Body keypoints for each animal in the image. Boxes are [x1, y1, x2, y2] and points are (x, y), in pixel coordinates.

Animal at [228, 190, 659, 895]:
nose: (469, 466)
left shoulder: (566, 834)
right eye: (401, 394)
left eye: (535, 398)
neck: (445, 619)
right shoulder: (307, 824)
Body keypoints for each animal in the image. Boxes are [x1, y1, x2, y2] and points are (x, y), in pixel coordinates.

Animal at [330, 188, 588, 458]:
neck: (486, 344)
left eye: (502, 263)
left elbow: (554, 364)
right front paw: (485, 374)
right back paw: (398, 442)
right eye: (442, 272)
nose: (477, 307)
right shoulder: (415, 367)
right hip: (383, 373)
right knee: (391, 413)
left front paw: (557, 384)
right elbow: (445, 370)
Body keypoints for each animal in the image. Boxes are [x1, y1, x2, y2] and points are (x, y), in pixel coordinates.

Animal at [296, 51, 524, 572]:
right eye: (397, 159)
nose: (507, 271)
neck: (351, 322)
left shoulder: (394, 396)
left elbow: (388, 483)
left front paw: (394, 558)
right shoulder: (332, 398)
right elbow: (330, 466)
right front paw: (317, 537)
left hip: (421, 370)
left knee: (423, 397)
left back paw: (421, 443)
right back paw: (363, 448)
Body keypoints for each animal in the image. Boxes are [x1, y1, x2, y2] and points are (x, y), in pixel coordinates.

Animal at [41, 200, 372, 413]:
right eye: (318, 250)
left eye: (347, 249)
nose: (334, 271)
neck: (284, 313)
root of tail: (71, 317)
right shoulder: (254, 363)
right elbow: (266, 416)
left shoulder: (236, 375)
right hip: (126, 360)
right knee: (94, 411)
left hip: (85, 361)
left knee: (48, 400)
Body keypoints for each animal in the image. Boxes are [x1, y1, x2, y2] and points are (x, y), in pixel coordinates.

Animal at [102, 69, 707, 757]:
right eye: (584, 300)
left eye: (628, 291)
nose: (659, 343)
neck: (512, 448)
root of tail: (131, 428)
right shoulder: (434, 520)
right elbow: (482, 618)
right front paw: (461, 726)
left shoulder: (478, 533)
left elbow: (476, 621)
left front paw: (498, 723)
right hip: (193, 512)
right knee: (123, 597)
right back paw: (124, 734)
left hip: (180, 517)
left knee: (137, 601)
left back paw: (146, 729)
---
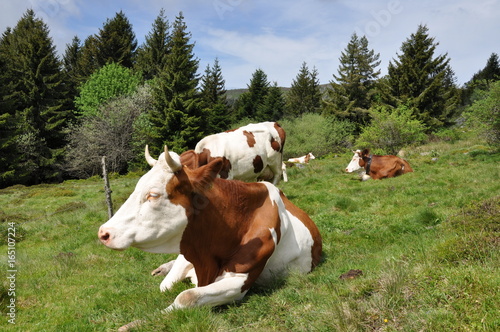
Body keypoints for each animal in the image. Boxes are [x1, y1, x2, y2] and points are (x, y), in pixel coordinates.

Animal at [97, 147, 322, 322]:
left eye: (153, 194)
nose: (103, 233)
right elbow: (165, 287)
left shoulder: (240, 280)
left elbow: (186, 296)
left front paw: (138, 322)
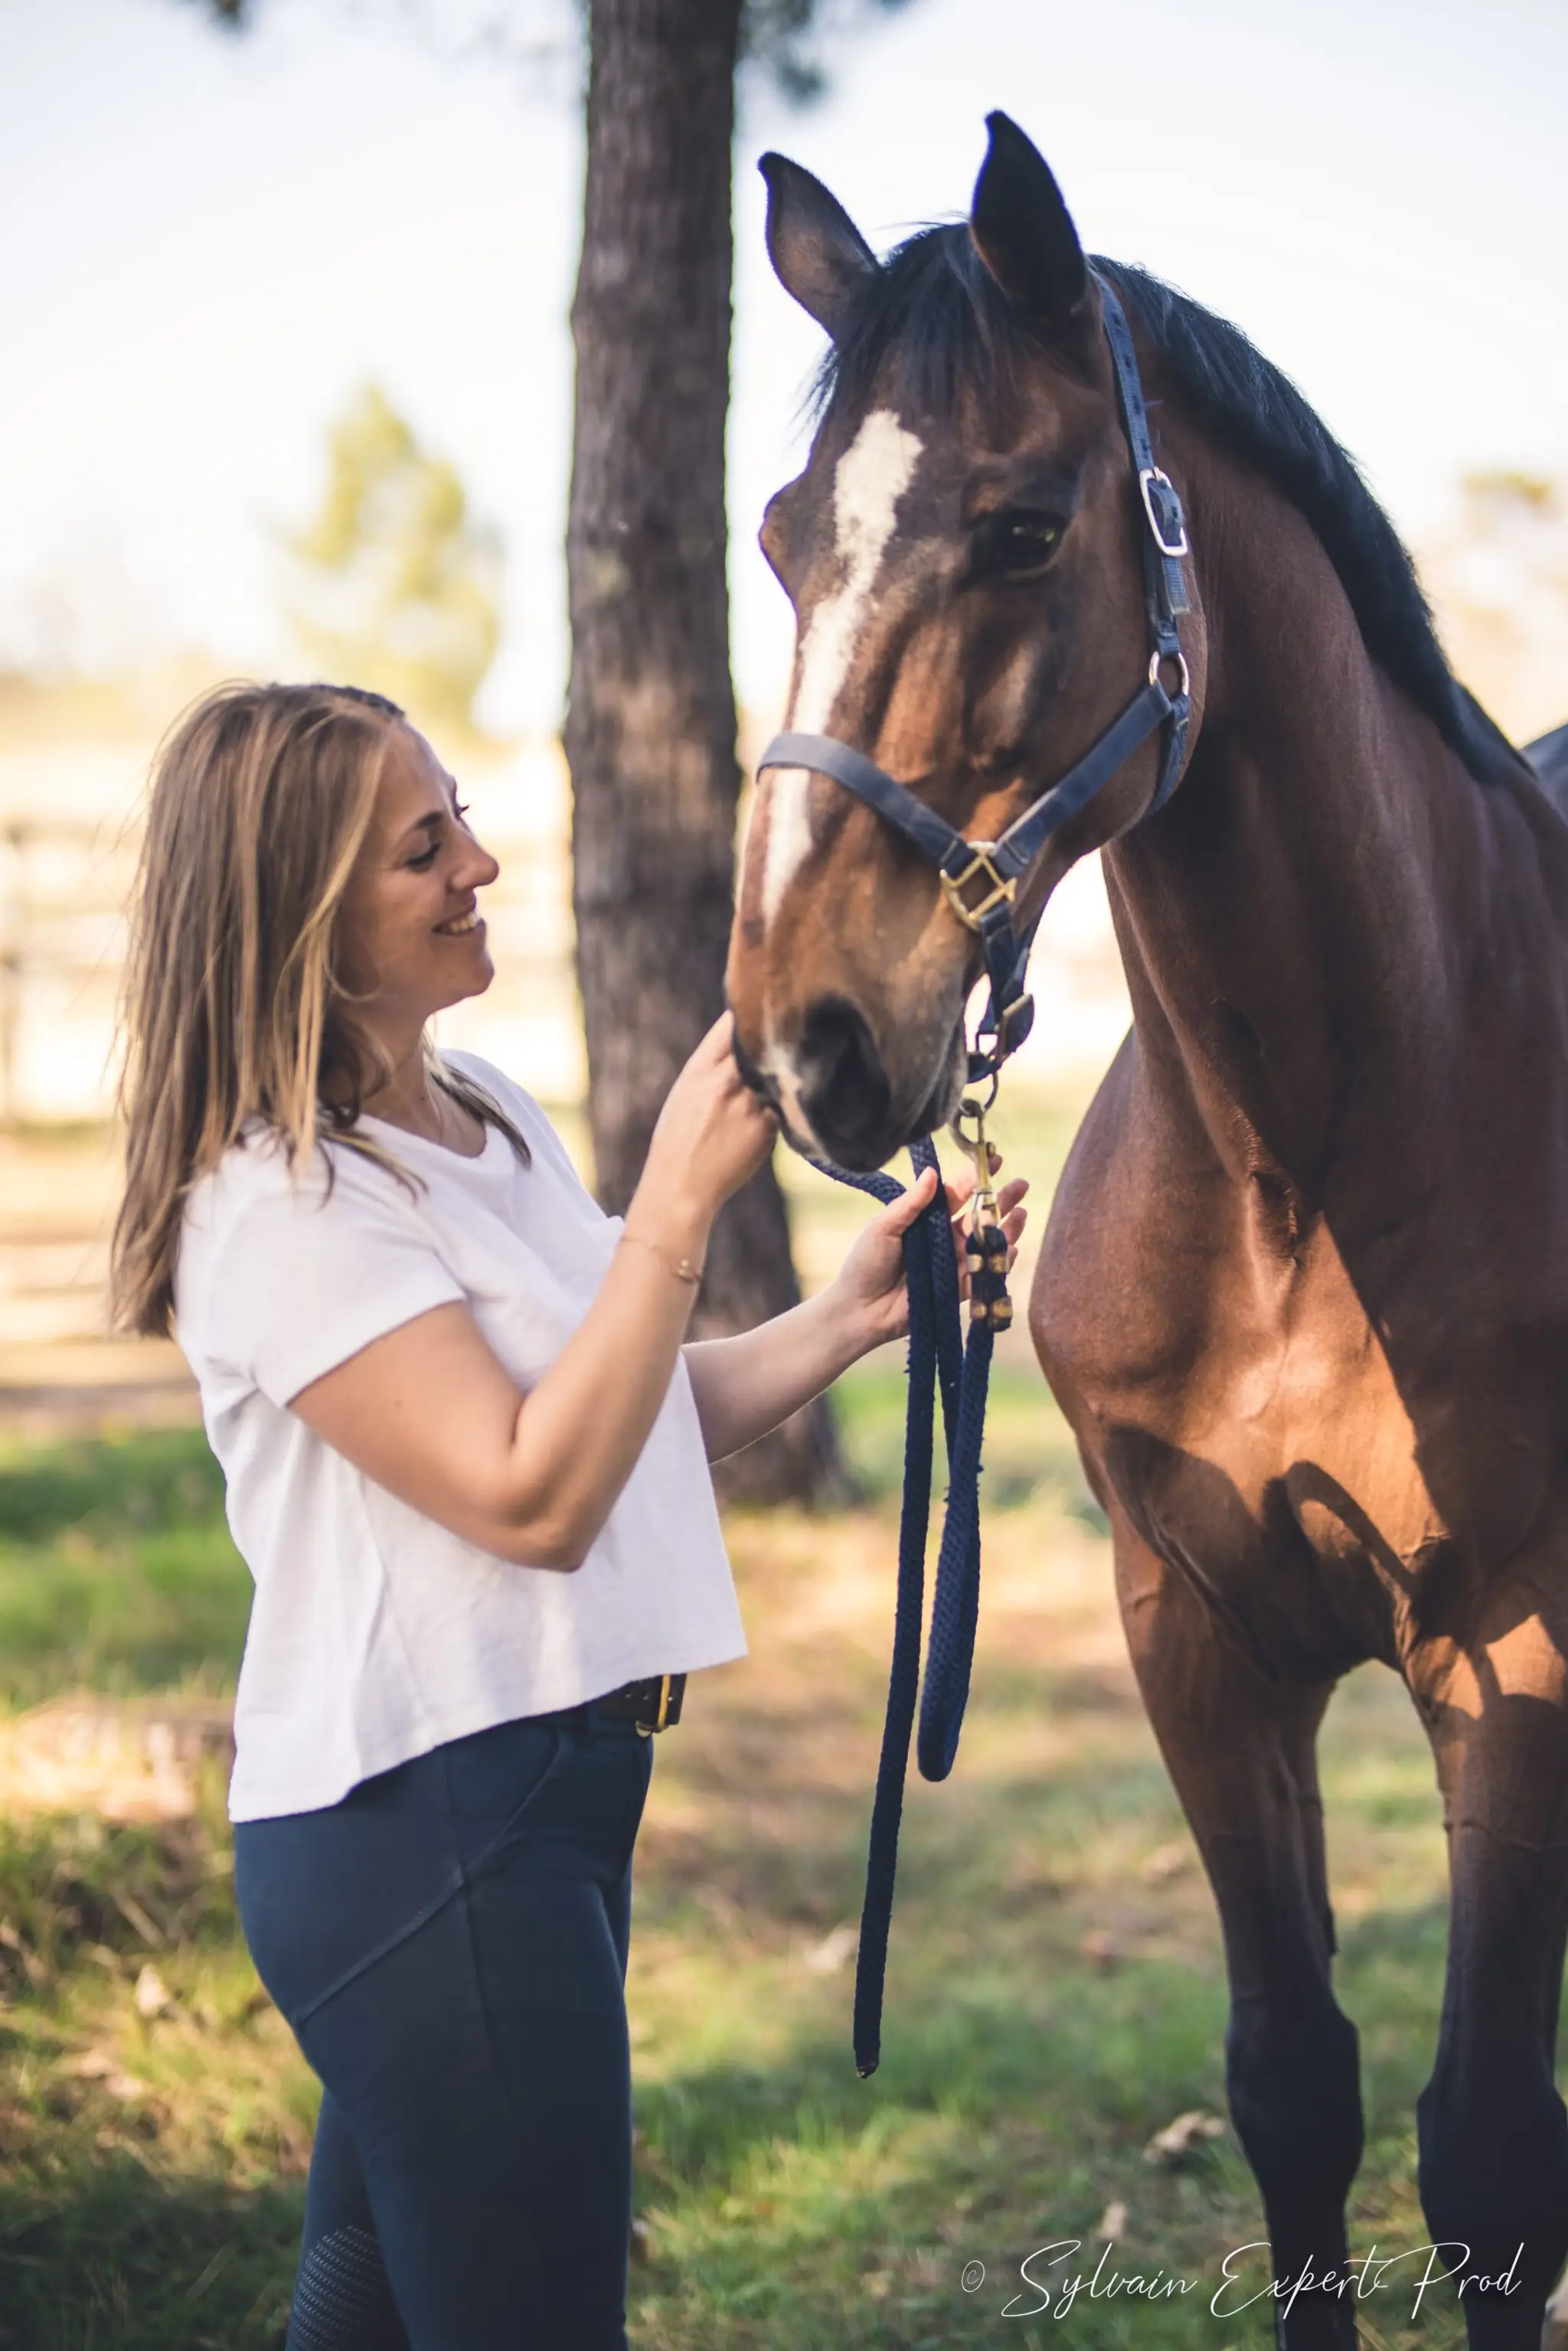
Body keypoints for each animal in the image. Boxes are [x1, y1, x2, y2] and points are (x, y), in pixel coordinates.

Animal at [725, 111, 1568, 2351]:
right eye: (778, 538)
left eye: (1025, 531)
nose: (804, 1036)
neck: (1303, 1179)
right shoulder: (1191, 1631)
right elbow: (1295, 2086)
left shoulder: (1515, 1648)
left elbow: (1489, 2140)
...
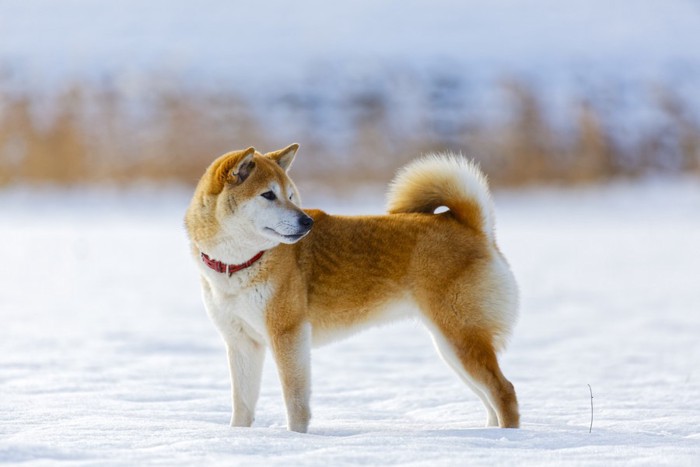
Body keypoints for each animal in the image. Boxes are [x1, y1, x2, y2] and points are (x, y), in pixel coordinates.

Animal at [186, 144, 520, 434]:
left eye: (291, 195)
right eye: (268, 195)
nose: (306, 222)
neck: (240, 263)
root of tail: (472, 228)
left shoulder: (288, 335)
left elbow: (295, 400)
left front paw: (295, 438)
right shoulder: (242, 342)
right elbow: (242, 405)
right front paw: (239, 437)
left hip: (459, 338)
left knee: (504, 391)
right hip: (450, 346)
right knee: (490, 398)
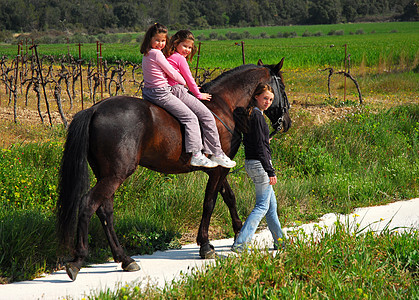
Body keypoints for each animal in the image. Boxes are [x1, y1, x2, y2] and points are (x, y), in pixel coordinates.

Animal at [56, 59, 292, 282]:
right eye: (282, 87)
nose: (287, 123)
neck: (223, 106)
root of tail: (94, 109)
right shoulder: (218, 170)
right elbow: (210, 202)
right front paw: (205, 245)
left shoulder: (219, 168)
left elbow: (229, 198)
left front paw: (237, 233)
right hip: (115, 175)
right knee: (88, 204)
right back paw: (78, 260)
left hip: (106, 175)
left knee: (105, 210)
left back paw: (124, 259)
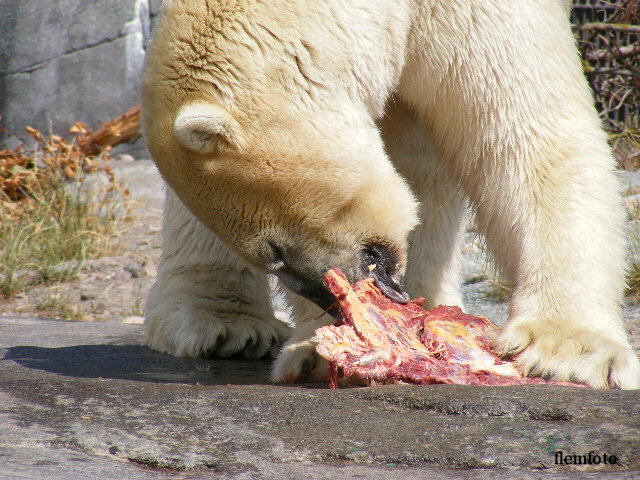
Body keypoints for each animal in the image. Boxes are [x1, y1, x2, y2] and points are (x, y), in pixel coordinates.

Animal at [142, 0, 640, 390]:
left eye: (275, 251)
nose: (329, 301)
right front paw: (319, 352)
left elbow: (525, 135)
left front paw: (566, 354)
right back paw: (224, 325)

▸ Prompt
Take the listing above and repeat exactly the lines from the one containing "right eye: (442, 272)" through the one containing "right front paw: (317, 537)", both included.

▸ Result
right eye: (442, 272)
nose: (477, 307)
right shoulder: (415, 367)
right hip: (383, 373)
right knee: (391, 413)
left front paw: (557, 384)
right elbow: (445, 370)
Body keypoints for each animal in the image. Boxes are [x1, y1, x2, y2] and points are (x, y), in pixel coordinates.

Animal at [296, 51, 524, 572]:
right eye: (397, 159)
nose: (507, 271)
neck: (351, 322)
left shoulder: (394, 396)
left elbow: (388, 483)
left front paw: (394, 558)
right shoulder: (332, 398)
right elbow: (330, 466)
right front paw: (317, 537)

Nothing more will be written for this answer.